ASSIGNED TASK => Could you retype, exactly and with no pictures, only the lines from the first line of the records below through the line that contains "5. ✅ Updated file organization diagram"?

START DATA RECORDS

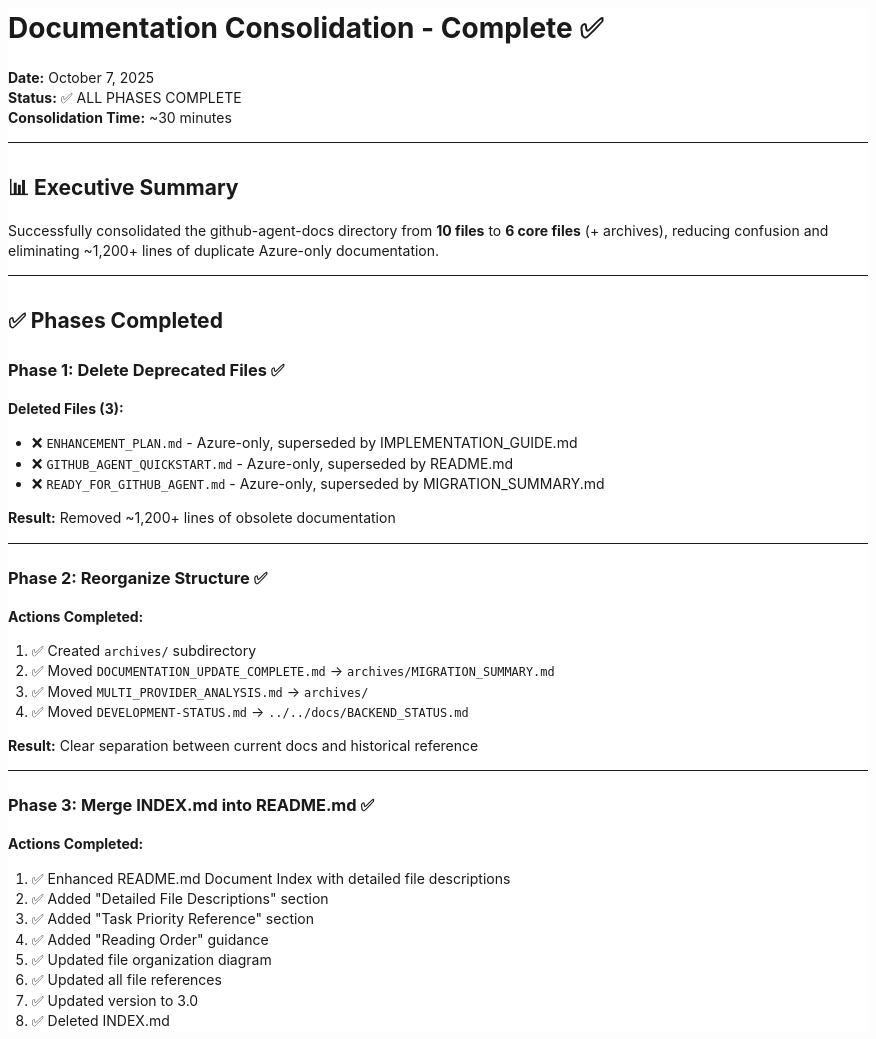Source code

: # Documentation Consolidation - Complete ✅

**Date:** October 7, 2025  
**Status:** ✅ ALL PHASES COMPLETE  
**Consolidation Time:** ~30 minutes

---

## 📊 Executive Summary

Successfully consolidated the github-agent-docs directory from **10 files** to **6 core files** (+ archives), reducing confusion and eliminating ~1,200+ lines of duplicate Azure-only documentation.

---

## ✅ Phases Completed

### Phase 1: Delete Deprecated Files ✅

**Deleted Files (3):**
- ❌ `ENHANCEMENT_PLAN.md` - Azure-only, superseded by IMPLEMENTATION_GUIDE.md
- ❌ `GITHUB_AGENT_QUICKSTART.md` - Azure-only, superseded by README.md
- ❌ `READY_FOR_GITHUB_AGENT.md` - Azure-only, superseded by MIGRATION_SUMMARY.md

**Result:** Removed ~1,200+ lines of obsolete documentation

---

### Phase 2: Reorganize Structure ✅

**Actions Completed:**
1. ✅ Created `archives/` subdirectory
2. ✅ Moved `DOCUMENTATION_UPDATE_COMPLETE.md` → `archives/MIGRATION_SUMMARY.md`
3. ✅ Moved `MULTI_PROVIDER_ANALYSIS.md` → `archives/`
4. ✅ Moved `DEVELOPMENT-STATUS.md` → `../../docs/BACKEND_STATUS.md`

**Result:** Clear separation between current docs and historical reference

---

### Phase 3: Merge INDEX.md into README.md ✅

**Actions Completed:**
1. ✅ Enhanced README.md Document Index with detailed file descriptions
2. ✅ Added "Detailed File Descriptions" section
3. ✅ Added "Task Priority Reference" section
4. ✅ Added "Reading Order" guidance
5. ✅ Updated file organization diagram
6. ✅ Updated all file references
7. ✅ Updated version to 3.0
8. ✅ Deleted INDEX.md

END DATA RECORDS

RESPONSE TO THIS TASK =>
Source code

: # Documentation Consolidation - Complete ✅

**Date:** October 7, 2025  
**Status:** ✅ ALL PHASES COMPLETE  
**Consolidation Time:** ~30 minutes

---

## 📊 Executive Summary

Successfully consolidated the github-agent-docs directory from **10 files** to **6 core files** (+ archives), reducing confusion and eliminating ~1,200+ lines of duplicate Azure-only documentation.

---

## ✅ Phases Completed

### Phase 1: Delete Deprecated Files ✅

**Deleted Files (3):**
- ❌ `ENHANCEMENT_PLAN.md` - Azure-only, superseded by IMPLEMENTATION_GUIDE.md
- ❌ `GITHUB_AGENT_QUICKSTART.md` - Azure-only, superseded by README.md
- ❌ `READY_FOR_GITHUB_AGENT.md` - Azure-only, superseded by MIGRATION_SUMMARY.md

**Result:** Removed ~1,200+ lines of obsolete documentation

---

### Phase 2: Reorganize Structure ✅

**Actions Completed:**
1. ✅ Created `archives/` subdirectory
2. ✅ Moved `DOCUMENTATION_UPDATE_COMPLETE.md` → `archives/MIGRATION_SUMMARY.md`
3. ✅ Moved `MULTI_PROVIDER_ANALYSIS.md` → `archives/`
4. ✅ Moved `DEVELOPMENT-STATUS.md` → `../../docs/BACKEND_STATUS.md`

**Result:** Clear separation between current docs and historical reference

---

### Phase 3: Merge INDEX.md into README.md ✅

**Actions Completed:**
1. ✅ Enhanced README.md Document Index with detailed file descriptions
2. ✅ Added "Detailed File Descriptions" section
3. ✅ Added "Task Priority Reference" section
4. ✅ Added "Reading Order" guidance
5. ✅ Updated file organization diagram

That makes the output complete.